O procurador-geral da República, Paulo Gonet, deve comparecer à sessão plenária extraordinária do Supremo Tribunal Federal (STF) marcada para terça-feira (15), às 10h, para analisar o relatório da Polícia Federal que revelou conversas envolvendo o ministro Alexandre de Moraes e o ex-banqueiro Daniel Vorcaro. A informação sobre a presença do chefe da Procuradoria-Geral da República (PGR) foi divulgada pelo UOL.
A participação de Gonet ganha relevância porque o próprio procurador-geral aparece citado em mensagens reveladas pela investigação. O STF ainda trabalha na definição do rito da sessão, considerada incomum por envolver elementos relacionados a integrantes da própria Corte.
Gonet chegou a se reunir com o presidente do Supremo, Edson Fachin, na sede do tribunal, para discutir a questão. Na sexta-feira (11), Fachin também realizou conversas individuais e coletivas com ministros para definir como será conduzida a sessão.
Gonet aparece nas mensagens
Uma das conversas reveladas pela investigação é de 2024. Nela, segundo as informações divulgadas, o advogado Soares afirmou a Vorcaro que “Gonet é firme”.
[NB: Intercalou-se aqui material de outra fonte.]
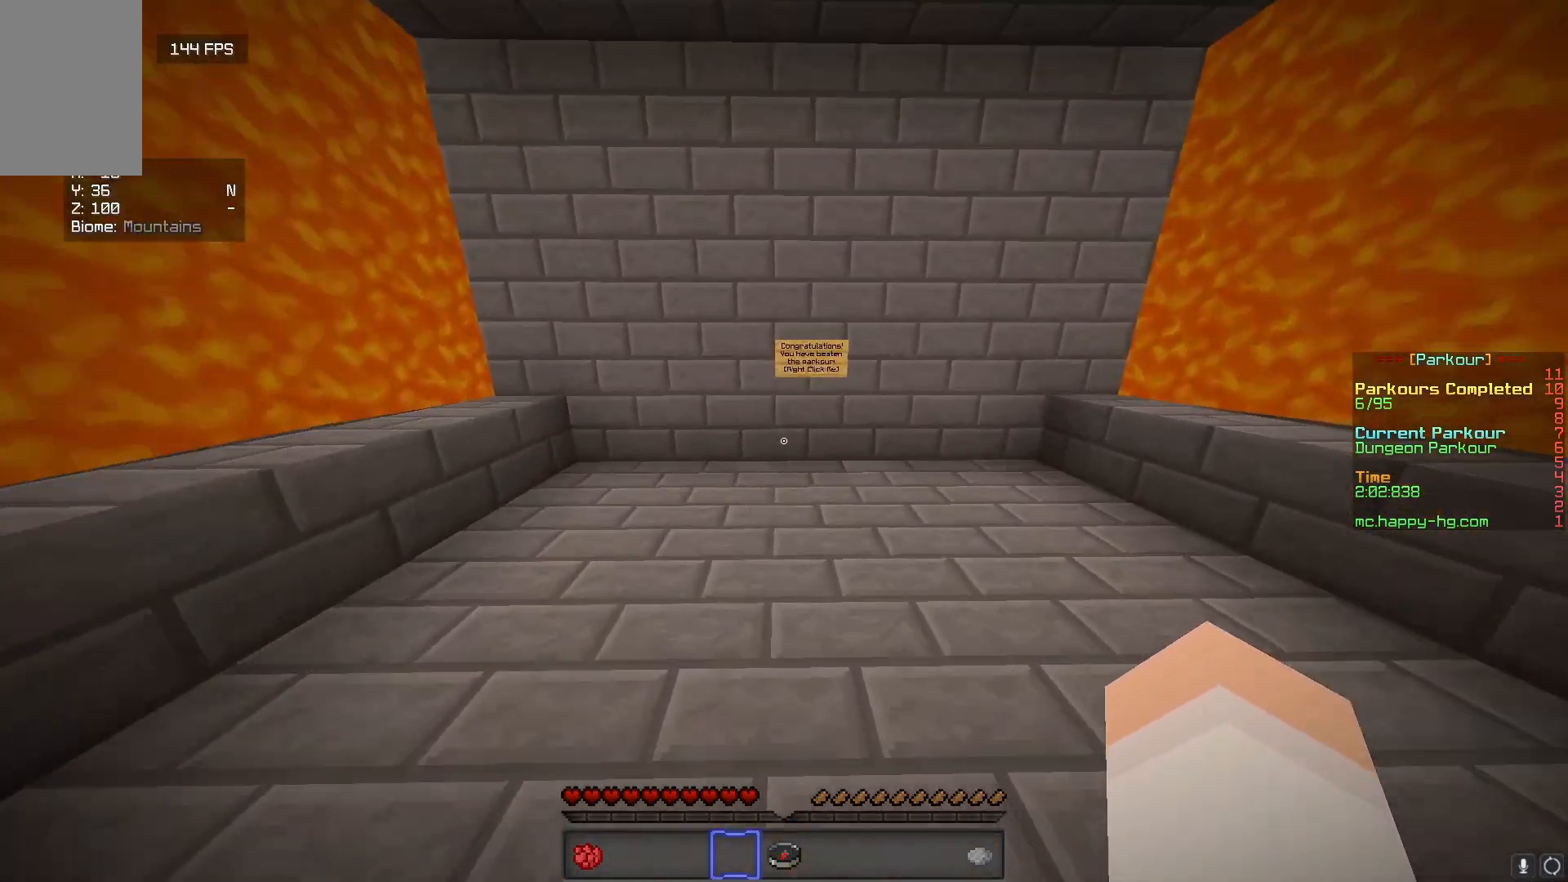
{"keys": ["w"], "mouse": [], "events": [[17, "d", "down"], [200, "d", "up"], [383, "mouse_right", "down"], [500, "mouse_right", "up"]]}
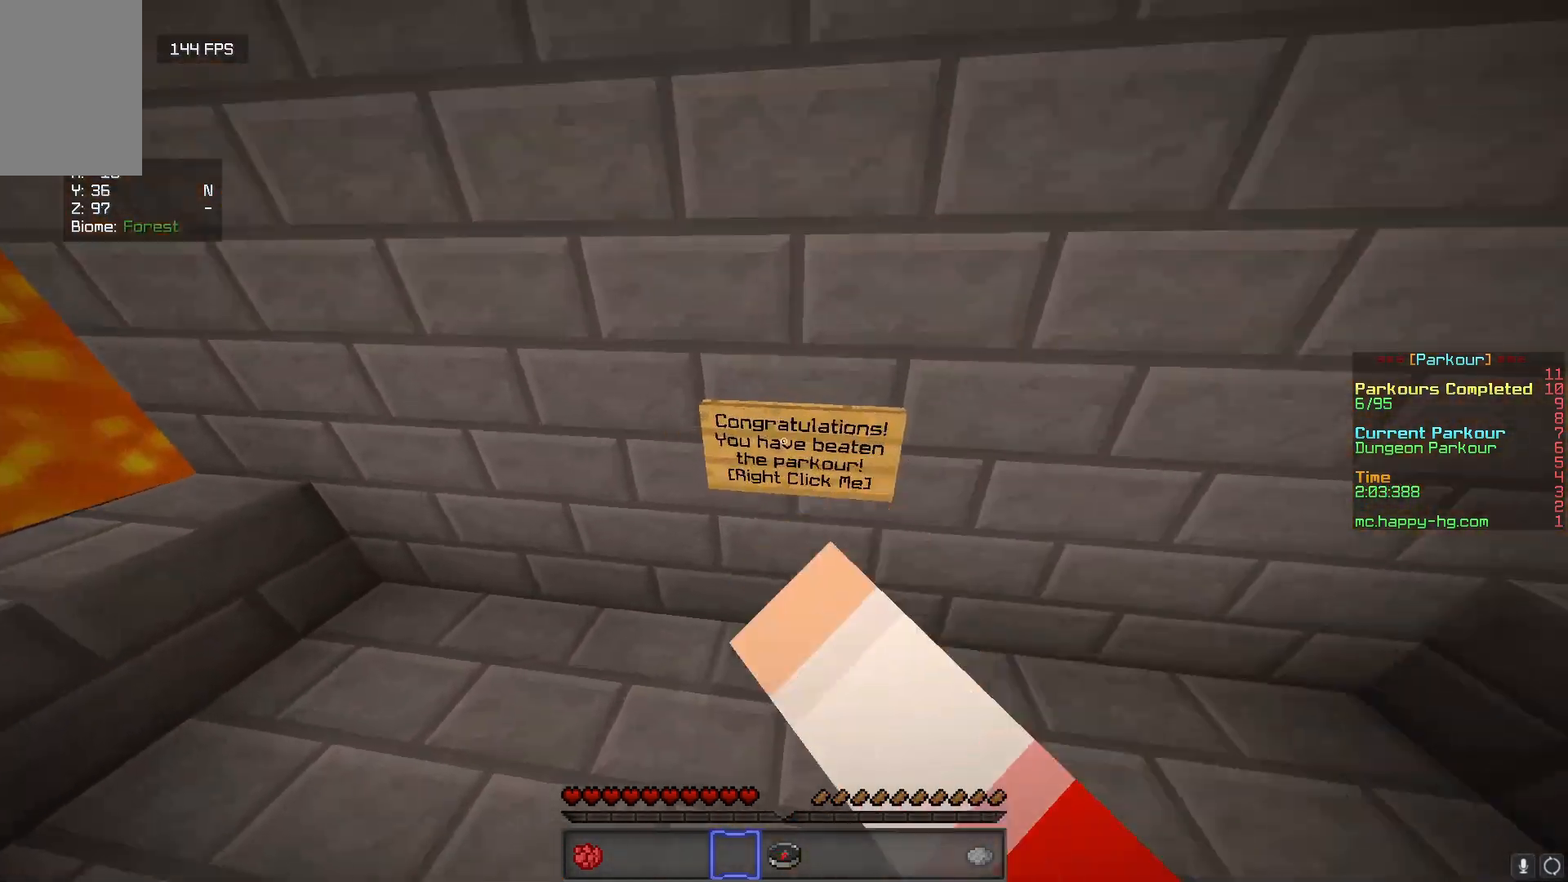
{"keys": ["a", "w"], "mouse": [], "events": [[150, "w", "up"], [300, "w", "down"], [433, "a", "down"]]}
Em março de 2025, o advogado também enviou uma fotografia ao lado do procurador-geral e informou que Gonet queria conversar com Vorcaro. Segundo o material revelado, o contato teria sido seguido por uma chamada telefônica com duração de quatro minutos.
Neste sábado (12), Gonet não assinou uma petição encaminhada ao presidente do STF que solicitava o levantamento completo do sigilo do caso Master. O documento teve a assinatura do vice-procurador-geral da República, Hindemburgo Chateaubriand, que também atua no caso. Fachin atendeu ao pedido.
Relatório coloca Moraes no centro da sessão
O procedimento é relatado pelo ministro André Mendonça. Segundo as informações atribuídas à investigação da Polícia Federal, Vorcaro teria recebido informações sobre o avanço das apurações em torno dele e chegou a considerar deixar o Brasil depois de um conselho atribuído a Moraes.
O relatório também aponta que Moraes teria editado a versão final do contrato de R$ 130 milhões firmado por Vorcaro com o escritório de Viviane Barci de Moraes, mulher do ministro.
Além de Alexandre de Moraes, outros quatro ministros do Supremo aparecem nas mensagens reveladas: Dias Toffoli, Gilmar Mendes, Nunes Marques e André Mendonça.
A presença dos nomes nas conversas, por si só, não significa participação em eventual irregularidade.
Moraes pede análise conjunta
Neste sábado, Moraes encaminhou um ofício a Fachin pedindo que o julgamento seja realizado em conjunto com acusações que envolvem André Mendonça. Na petição, Moraes questionou a imparcialidade do colega na condução do processo.
Segundo as informações divulgadas, Moraes utilizou outro relatório da Polícia Federal, descrito como sem valor probatório, para apontar supostos indícios de improbidade administrativa, abuso de autoridade, crime de responsabilidade e possível favorecimento a grupos políticos por Mendonça.
O Regimento Interno do STF prevê a possibilidade de um ministro declarar impedimento para analisar determinado processo quando identificar uma situação prevista em lei que possa comprometer sua atuação. A declaração, porém, não é automática.